Provided records:
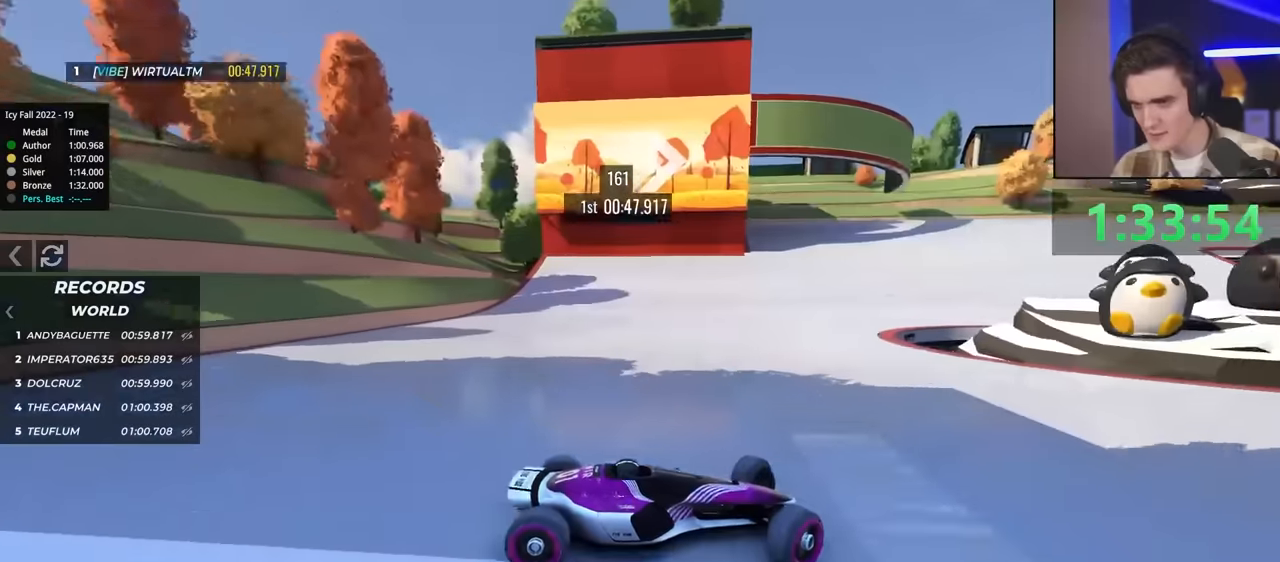
{"keys": ["left", "up"], "events": [[183, "up", "up"], [233, "up", "down"]]}
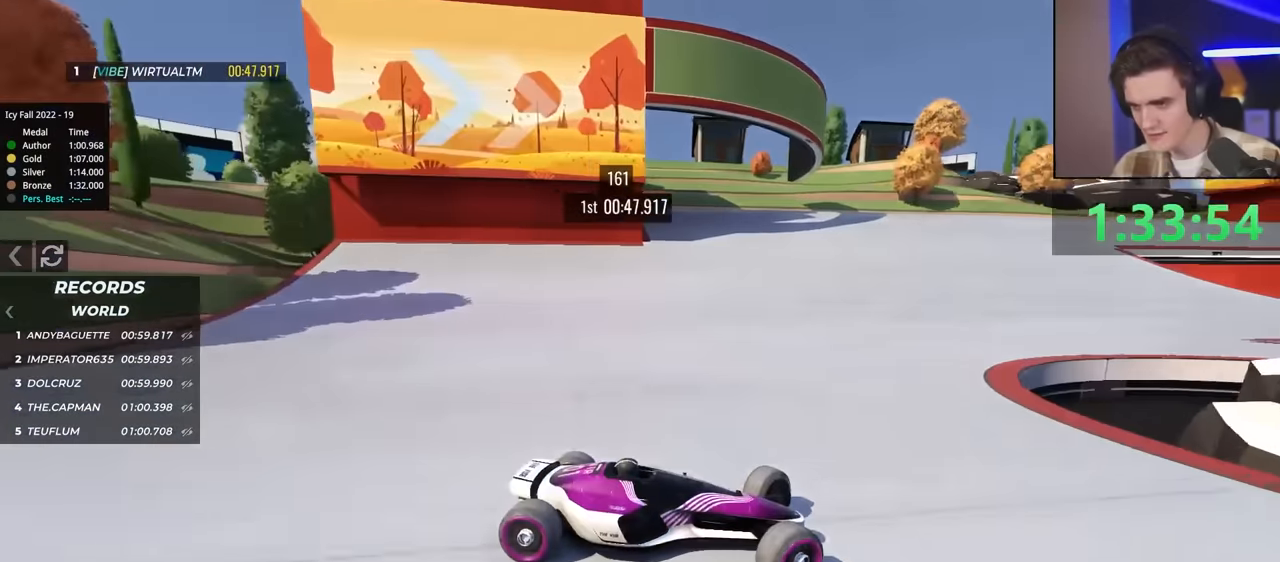
{"keys": ["left", "up"], "events": []}
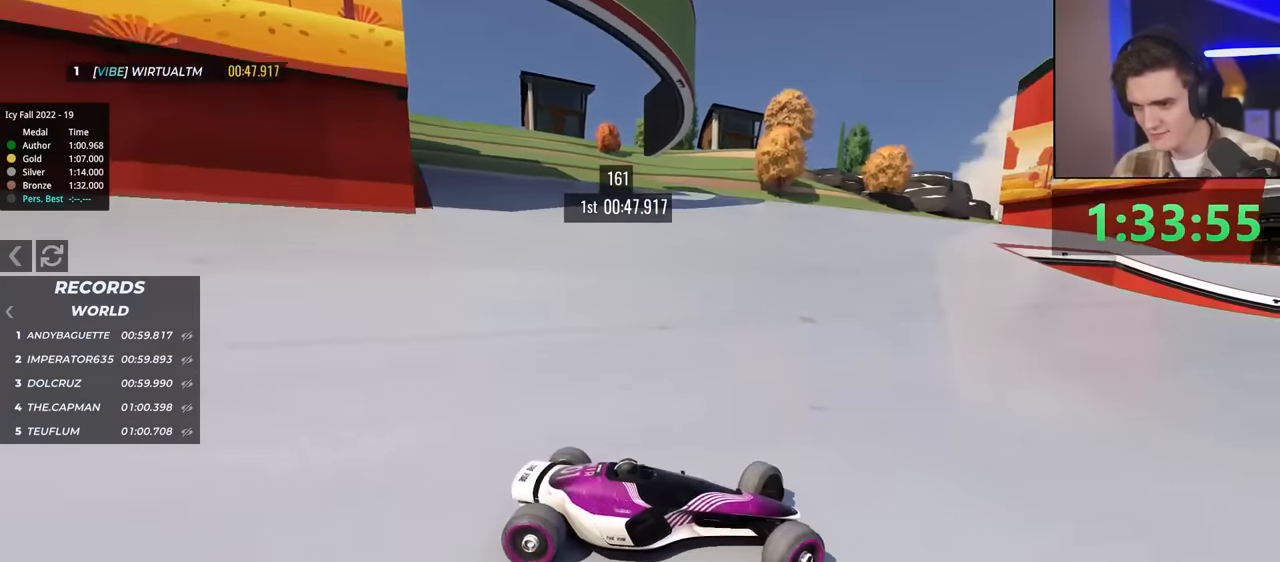
{"keys": ["left", "up"], "events": [[350, "brake", "down"], [450, "brake", "up"]]}
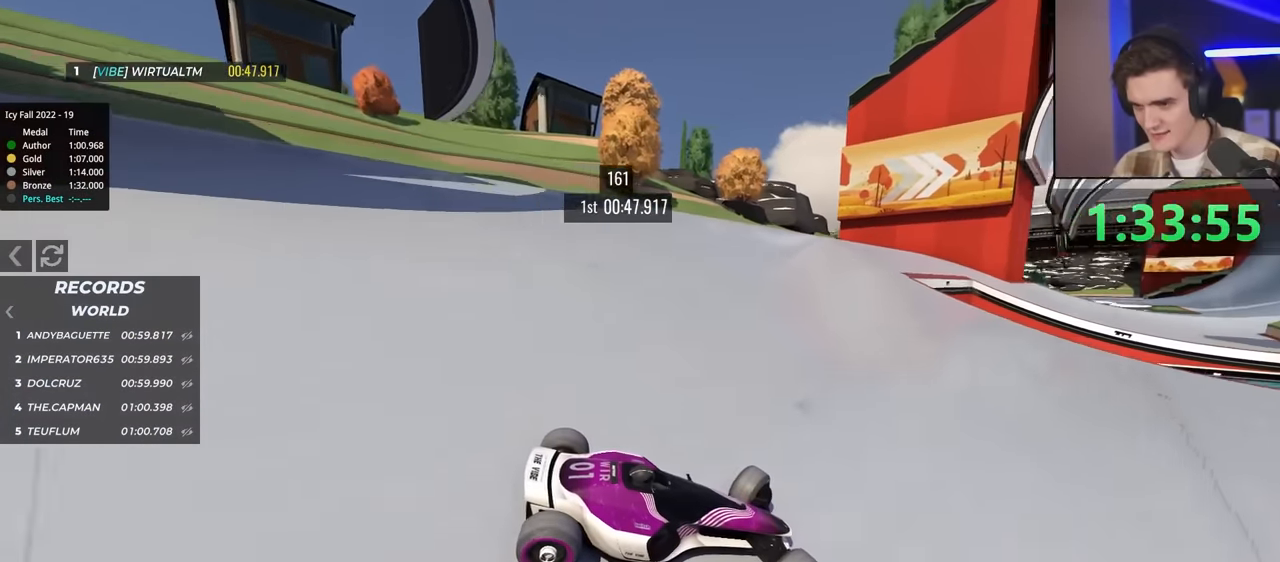
{"keys": ["left", "up"], "events": []}
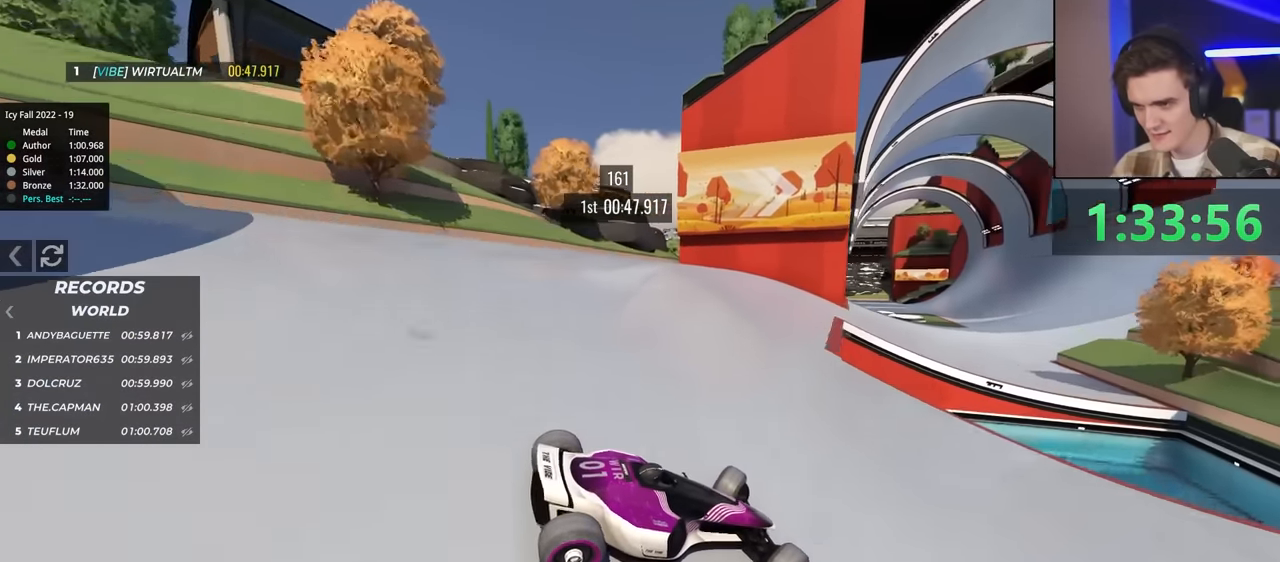
{"keys": ["left", "up"], "events": [[150, "brake", "down"], [200, "brake", "up"]]}
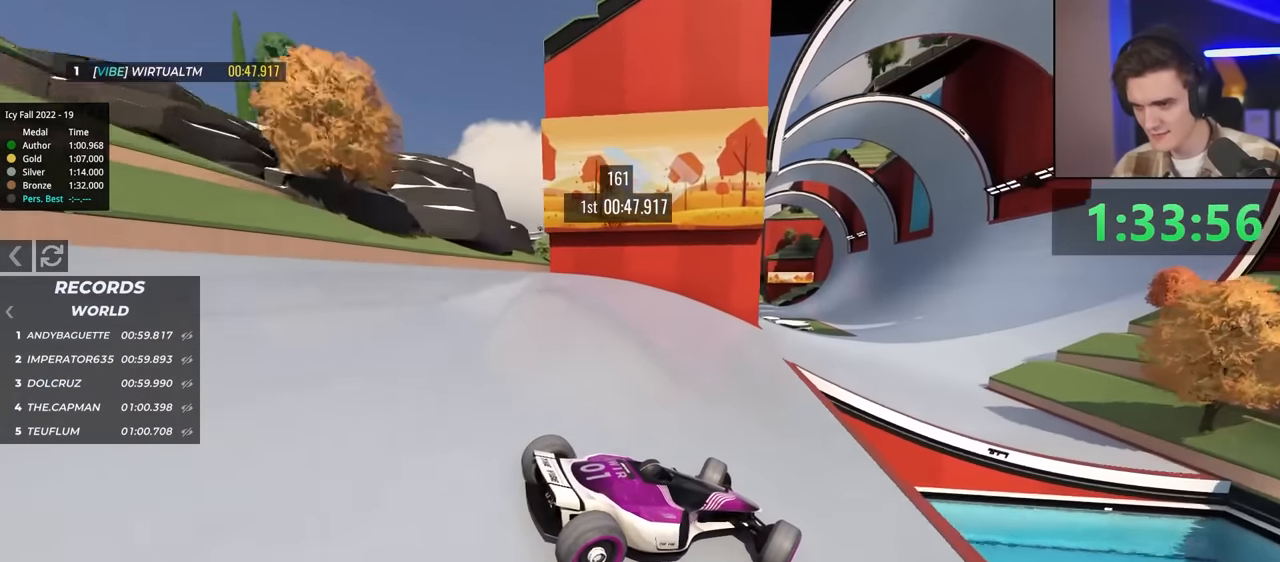
{"keys": ["up"], "events": [[300, "left", "up"]]}
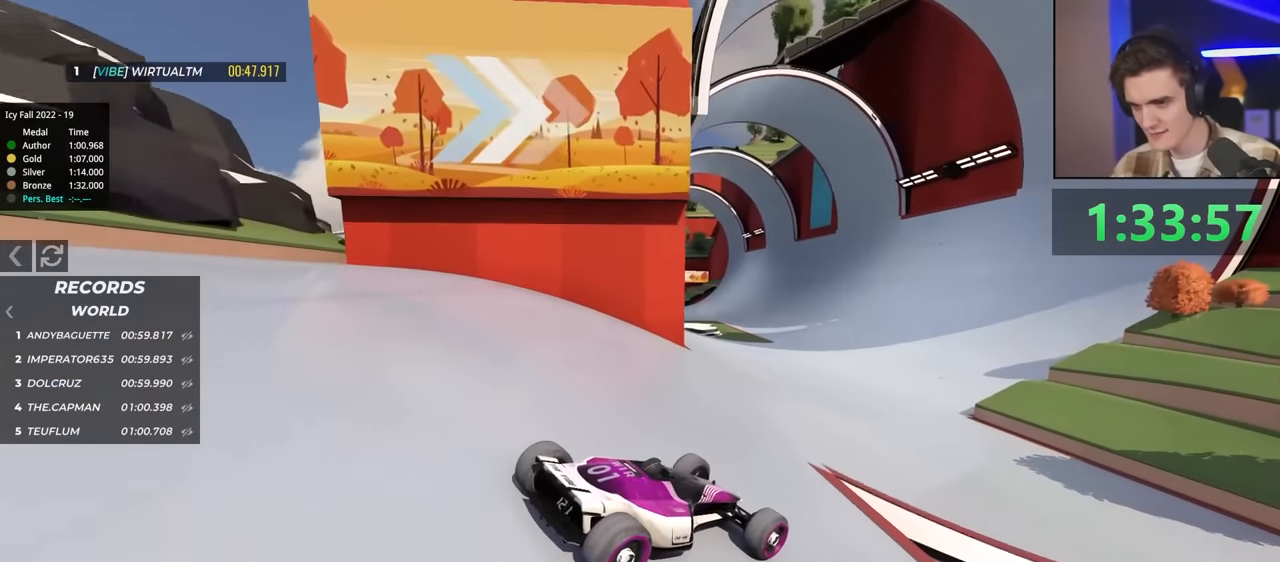
{"keys": ["left", "up"], "events": [[217, "left", "down"], [367, "left", "up"], [500, "left", "down"]]}
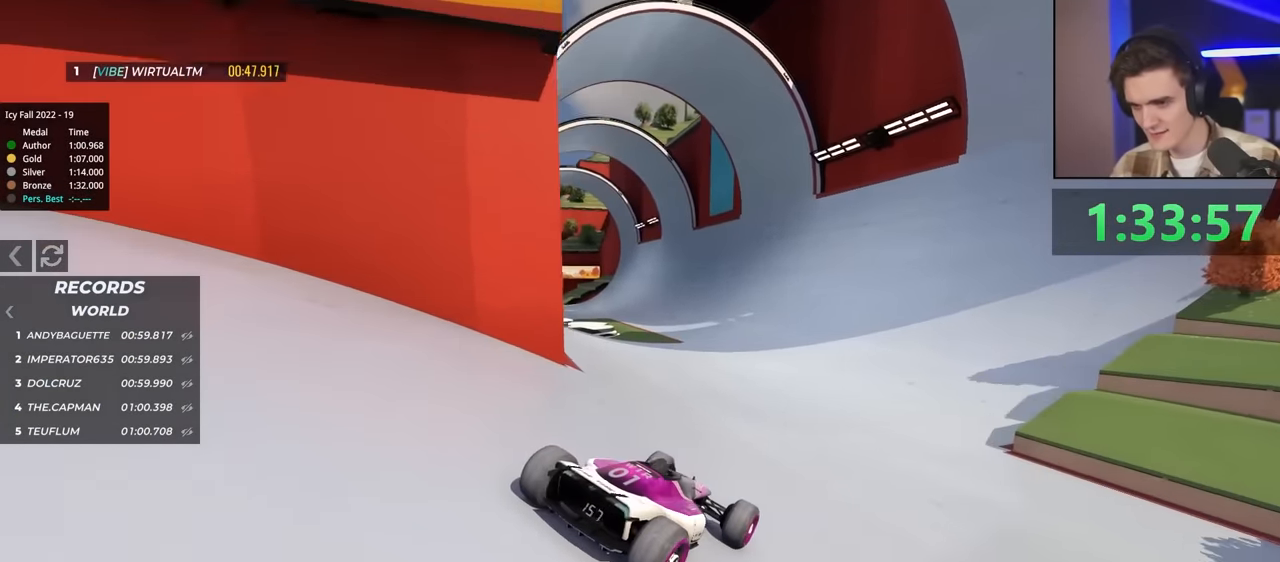
{"keys": ["up"], "events": [[150, "left", "up"]]}
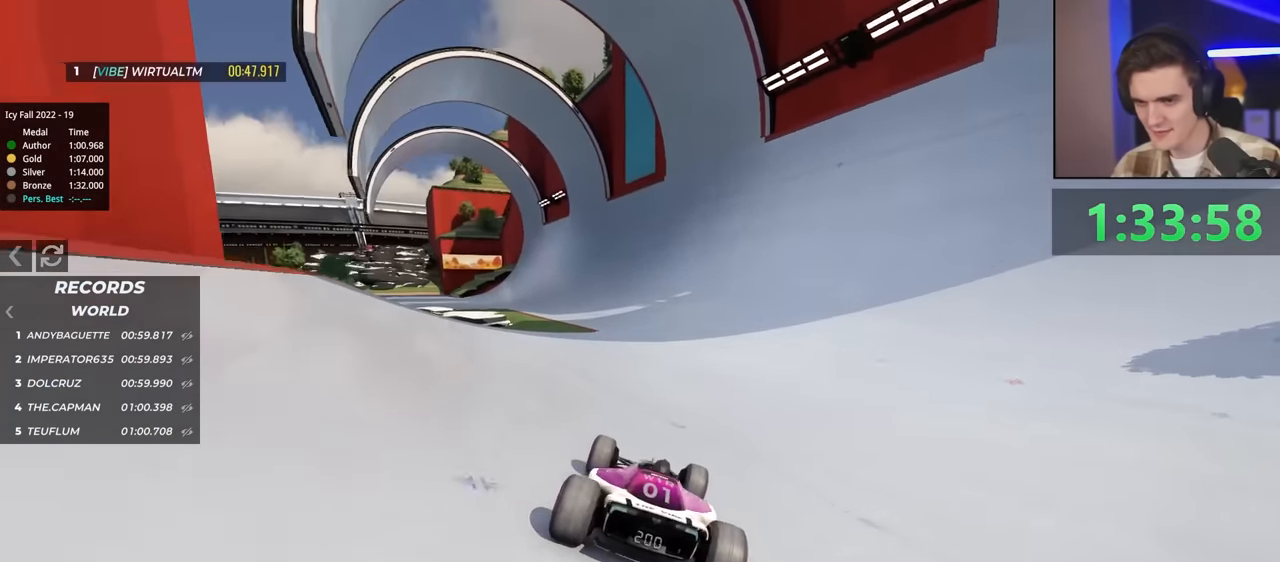
{"keys": ["left", "up"], "events": [[150, "left", "down"]]}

What you will do: Lines holding the word "brake" are the answer; copy every one from the records above.

Response:
{"keys": ["left", "up"], "events": [[350, "brake", "down"], [450, "brake", "up"]]}
{"keys": ["left", "up"], "events": [[150, "brake", "down"], [200, "brake", "up"]]}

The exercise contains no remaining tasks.